-- EXERCISE PASSAGE --
Investigate alternative client architectures and other methods to reduce the requirements for desktops to provide a more thin-client approach, which reduces support costs, maintenance costs and delays the need for upgrades. Citrix is a common example of software that many companies have deployed to reduce desktop costs. Another example is VMWare's ACE product, which still virtualizes the desktop but runs the result using the desktop CPU and dramatically reduces the data center footprint of desktop virtualization.

Microsoft Licenses | DESKTOPS



Microsoft license fees are a major expense and financial commitment for companies, whether it is for Microsoft Windows, Office, server operating systems, or even Microsoft back office applications such as Customer Relationship Management (CRM) and ERP. Negotiating with Microsoft is a challenging prospect, particularly for small- and medium-sized organizations. Many companies poorly understand Microsoft licensing and do not manage Microsoft licenses as effectively as they could, which costs a significant amount of money. Microsoft has unique terminology, licensing and pricing structures, policies, software bundles, and frequent changes. For example, Microsoft removed Outlook from Exchange Server 2007 and put it in the Office 2007 suite, which changed licensing fees for some companies.
It is well worth your time to understand Microsoft's products, roadmap, and licensing, or hire a company to assist you. Before starting negotiations, know the products you are licensing, the volume of purchases, and your upgrade plans. It is also beneficial to centralize software license purchasing and negotiation to take full advantage of cost savings opportunities. As mentioned in an earlier chapter, make sure you are compliant with licenses at all times as hiding overuse results in significant fines and loss of negotiation leverage.

-- EXERCISE AIM --
In the passage on desktop costs and Microsoft licensing, which product did Microsoft remove from Exchange Server 2007 and put into the Office 2007 suite?

-- PROVIDED RECORDS --

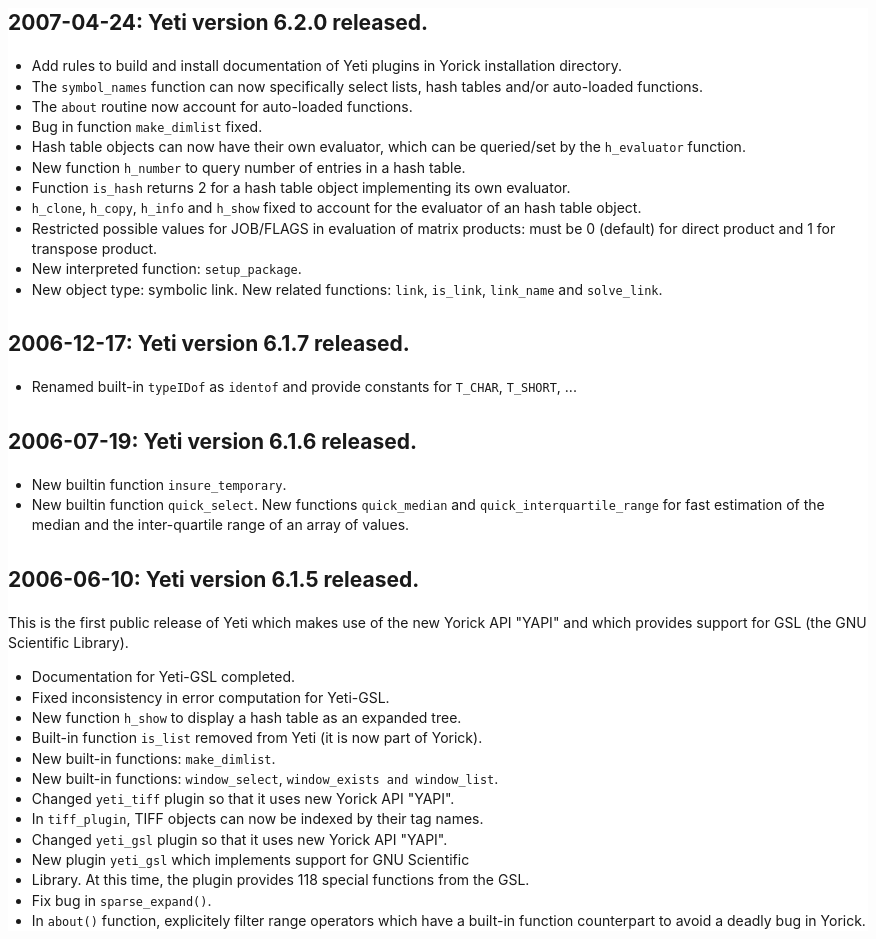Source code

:## 2007-04-24: Yeti version 6.2.0 released.
* Add rules to build and install documentation of Yeti plugins in Yorick
  installation directory.
* The `symbol_names` function can now specifically select lists, hash tables
  and/or auto-loaded functions.
* The `about` routine now account for auto-loaded functions.
* Bug in function `make_dimlist` fixed.
* Hash table objects can now have their own evaluator, which can be queried/set
  by the `h_evaluator` function.
* New function `h_number` to query number of entries in a hash table.
* Function `is_hash` returns 2 for a hash table object implementing
  its own evaluator.
* `h_clone`, `h_copy`, `h_info` and `h_show` fixed to account for the evaluator
  of an hash table object.
* Restricted possible values for JOB/FLAGS in evaluation of matrix products:
  must be 0 (default) for direct product and 1 for transpose product.
* New interpreted function: `setup_package`.
* New object type: symbolic link.  New related functions: `link`, `is_link`,
  `link_name` and `solve_link`.

## 2006-12-17: Yeti version 6.1.7 released.
* Renamed built-in `typeIDof` as `identof` and provide constants for `T_CHAR`,
  `T_SHORT`, ...

## 2006-07-19: Yeti version 6.1.6 released.
* New builtin function `insure_temporary`.
* New builtin function `quick_select`.  New functions `quick_median` and
  `quick_interquartile_range` for fast estimation of the median and the
  inter-quartile range of an array of values.

## 2006-06-10: Yeti version 6.1.5 released.
This is the first public release of Yeti which makes use of the new Yorick API
"YAPI" and which provides support for GSL (the GNU Scientific Library).
* Documentation for Yeti-GSL completed.
* Fixed inconsistency in error computation for Yeti-GSL.
* New function `h_show` to display a hash table as an expanded tree.
* Built-in function `is_list` removed from Yeti (it is now part of Yorick).
* New built-in functions: `make_dimlist`.
* New built-in functions: `window_select`, `window_exists and window_list`.
* Changed `yeti_tiff` plugin so that it uses new Yorick API "YAPI".
* In `tiff_plugin`, TIFF objects can now be indexed by their tag names.
* Changed `yeti_gsl` plugin so that it uses new Yorick API "YAPI".
* New plugin `yeti_gsl` which implements support for GNU Scientific
* Library.  At this time, the plugin provides 118 special functions from the
  GSL.
* Fix bug in `sparse_expand()`.
* In `about()` function, explicitely filter range operators which have a built-in
  function counterpart to avoid a deadly bug in Yorick.
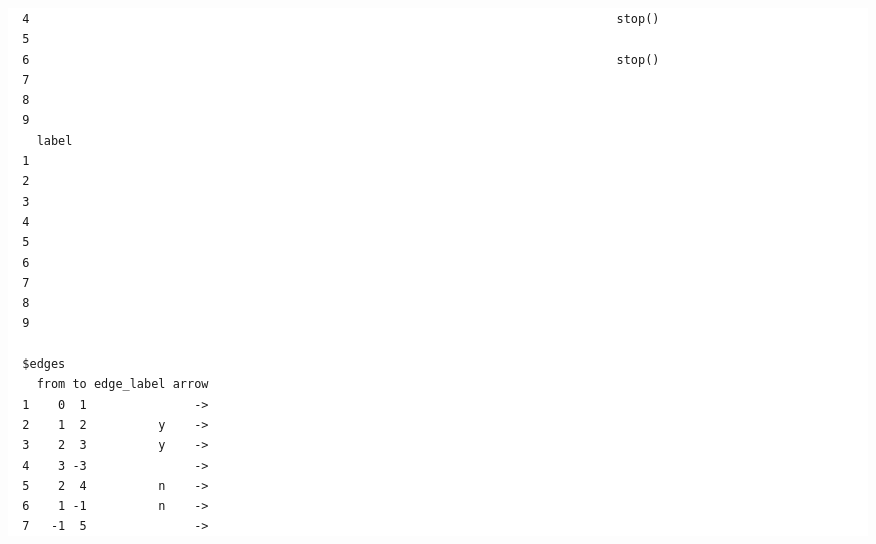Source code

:       4                                                                                  stop()
      5                                                                                        
      6                                                                                  stop()
      7                                                                                        
      8                                                                                        
      9                                                                                        
        label
      1      
      2      
      3      
      4      
      5      
      6      
      7      
      8      
      9      
      
      $edges
        from to edge_label arrow
      1    0  1               ->
      2    1  2          y    ->
      3    2  3          y    ->
      4    3 -3               ->
      5    2  4          n    ->
      6    1 -1          n    ->
      7   -1  5               ->
      

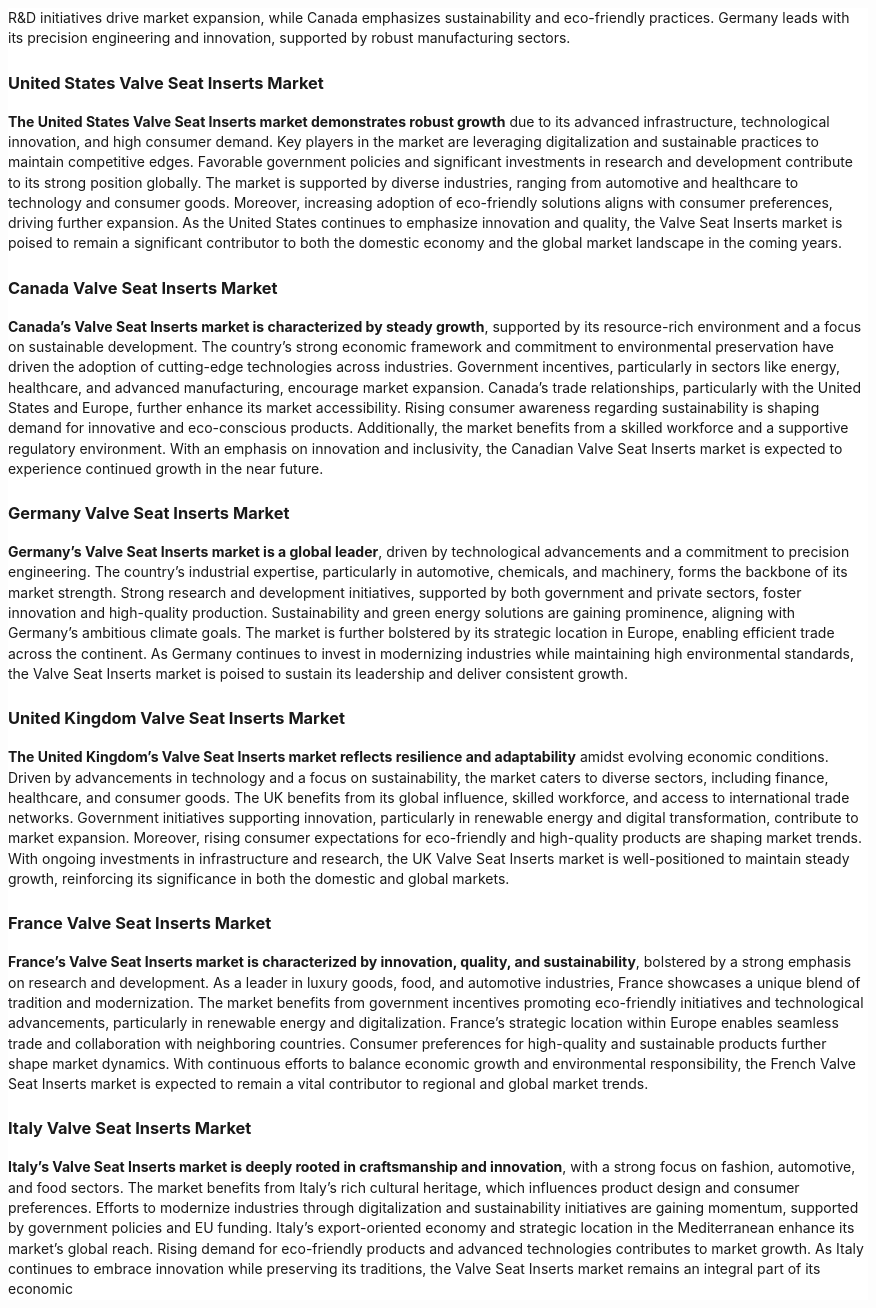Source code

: R&amp;D initiatives drive market expansion, while Canada emphasizes sustainability and eco-friendly practices. Germany leads with its precision engineering and innovation, supported by robust manufacturing sectors.</span></em></p></blockquote><h3><strong>United States Valve Seat Inserts Market</strong></h3><p><strong>The United States Valve Seat Inserts market demonstrates robust growth</strong> due to its advanced infrastructure, technological innovation, and high consumer demand. Key players in the market are leveraging digitalization and sustainable practices to maintain competitive edges. Favorable government policies and significant investments in research and development contribute to its strong position globally. The market is supported by diverse industries, ranging from automotive and healthcare to technology and consumer goods. Moreover, increasing adoption of eco-friendly solutions aligns with consumer preferences, driving further expansion. As the United States continues to emphasize innovation and quality, the Valve Seat Inserts market is poised to remain a significant contributor to both the domestic economy and the global market landscape in the coming years.</p><h3><strong>Canada Valve Seat Inserts Market</strong></h3><p><strong>Canada&rsquo;s Valve Seat Inserts market is characterized by steady growth</strong>, supported by its resource-rich environment and a focus on sustainable development. The country&rsquo;s strong economic framework and commitment to environmental preservation have driven the adoption of cutting-edge technologies across industries. Government incentives, particularly in sectors like energy, healthcare, and advanced manufacturing, encourage market expansion. Canada&rsquo;s trade relationships, particularly with the United States and Europe, further enhance its market accessibility. Rising consumer awareness regarding sustainability is shaping demand for innovative and eco-conscious products. Additionally, the market benefits from a skilled workforce and a supportive regulatory environment. With an emphasis on innovation and inclusivity, the Canadian Valve Seat Inserts market is expected to experience continued growth in the near future.</p><h3><strong>Germany Valve Seat Inserts Market</strong></h3><p><strong>Germany&rsquo;s Valve Seat Inserts market is a global leader</strong>, driven by technological advancements and a commitment to precision engineering. The country&rsquo;s industrial expertise, particularly in automotive, chemicals, and machinery, forms the backbone of its market strength. Strong research and development initiatives, supported by both government and private sectors, foster innovation and high-quality production. Sustainability and green energy solutions are gaining prominence, aligning with Germany&rsquo;s ambitious climate goals. The market is further bolstered by its strategic location in Europe, enabling efficient trade across the continent. As Germany continues to invest in modernizing industries while maintaining high environmental standards, the Valve Seat Inserts market is poised to sustain its leadership and deliver consistent growth.</p><h3><strong>United Kingdom Valve Seat Inserts Market</strong></h3><p><strong>The United Kingdom&rsquo;s Valve Seat Inserts market reflects resilience and adaptability</strong> amidst evolving economic conditions. Driven by advancements in technology and a focus on sustainability, the market caters to diverse sectors, including finance, healthcare, and consumer goods. The UK benefits from its global influence, skilled workforce, and access to international trade networks. Government initiatives supporting innovation, particularly in renewable energy and digital transformation, contribute to market expansion. Moreover, rising consumer expectations for eco-friendly and high-quality products are shaping market trends. With ongoing investments in infrastructure and research, the UK Valve Seat Inserts market is well-positioned to maintain steady growth, reinforcing its significance in both the domestic and global markets.</p><h3><strong>France Valve Seat Inserts Market</strong></h3><p><strong>France&rsquo;s Valve Seat Inserts market is characterized by innovation, quality, and sustainability</strong>, bolstered by a strong emphasis on research and development. As a leader in luxury goods, food, and automotive industries, France showcases a unique blend of tradition and modernization. The market benefits from government incentives promoting eco-friendly initiatives and technological advancements, particularly in renewable energy and digitalization. France&rsquo;s strategic location within Europe enables seamless trade and collaboration with neighboring countries. Consumer preferences for high-quality and sustainable products further shape market dynamics. With continuous efforts to balance economic growth and environmental responsibility, the French Valve Seat Inserts market is expected to remain a vital contributor to regional and global market trends.</p><h3><strong>Italy Valve Seat Inserts Market</strong></h3><p><strong>Italy&rsquo;s Valve Seat Inserts market is deeply rooted in craftsmanship and innovation</strong>, with a strong focus on fashion, automotive, and food sectors. The market benefits from Italy&rsquo;s rich cultural heritage, which influences product design and consumer preferences. Efforts to modernize industries through digitalization and sustainability initiatives are gaining momentum, supported by government policies and EU funding. Italy&rsquo;s export-oriented economy and strategic location in the Mediterranean enhance its market&rsquo;s global reach. Rising demand for eco-friendly products and advanced technologies contributes to market growth. As Italy continues to embrace innovation while preserving its traditions, the Valve Seat Inserts market remains an integral part of its economic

-- ANSWER SPACE --
Outlook